This weekend marks the dates of several weather-related historical events.
First, "Galloping Gertie," Washington State's original Tacoma Narrows bridge, collapsed on November 7, 1940, just months after opening. Winds blowing through the Narrows set up harmonic resonances as soon as it opened, and the nickname stuck. The
video of its collapse (less the music and newsreel-type narration) was something of a standard in science classes when I was in school.

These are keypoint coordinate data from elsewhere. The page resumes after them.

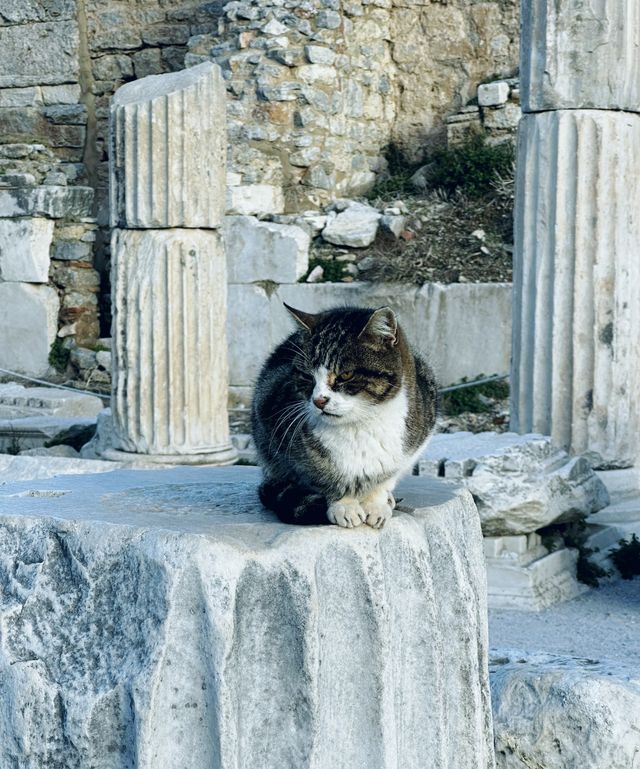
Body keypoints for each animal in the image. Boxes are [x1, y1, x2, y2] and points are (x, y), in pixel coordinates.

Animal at [252, 306, 438, 528]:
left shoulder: (414, 443)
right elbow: (325, 476)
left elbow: (386, 478)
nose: (318, 400)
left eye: (346, 375)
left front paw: (377, 504)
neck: (361, 425)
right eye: (307, 376)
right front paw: (344, 506)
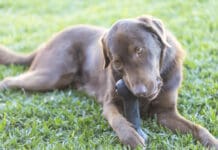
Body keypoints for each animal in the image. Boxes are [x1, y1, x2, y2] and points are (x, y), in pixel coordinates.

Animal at [0, 15, 218, 149]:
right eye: (117, 62)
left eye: (139, 50)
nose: (139, 92)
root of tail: (46, 43)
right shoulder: (110, 102)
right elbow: (117, 120)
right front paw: (131, 137)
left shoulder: (165, 113)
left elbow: (198, 128)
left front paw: (212, 141)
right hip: (51, 75)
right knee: (9, 80)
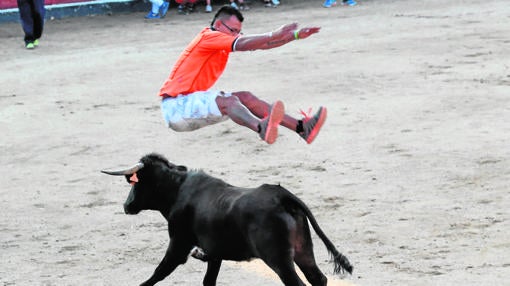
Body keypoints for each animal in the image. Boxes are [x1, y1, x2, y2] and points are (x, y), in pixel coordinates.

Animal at [101, 154, 352, 286]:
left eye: (135, 183)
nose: (126, 206)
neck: (178, 189)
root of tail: (281, 195)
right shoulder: (215, 253)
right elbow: (208, 281)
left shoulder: (178, 244)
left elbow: (159, 272)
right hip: (303, 250)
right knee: (318, 278)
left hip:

What I learned only recently is that the very same storm moved east across the Rockies and became the Armistice Day Blizzard of November 10-12, which blew across the Midwest, causing 145 deaths from varied causes like a train crash and 3 shipwrecks on Lake Michigan. Many hunters froze, being caught out in shirtsleeves (temperatures ahead of the storm were unseasonably hot, pushing 70F/21C) when freezing rain, snow, and wind struck without warning (forecasting then was not what it is now). Some locations in Minnesota received over 2 feet (600mm) of snow, setting single-storm records that would stand until the Halloween Blizzard of 1991.
Speaking of shipwrecks, one of the most well-known ones in recent years came on November 10, 1975, when the
Edmund Fitzgerald was lost on Lake Superior when "the gales of November came early." All 29 hands were lost. This was news in states around the Great Lakes, but it certainly became part of popular lore via Gordon Lightfoot's ballad.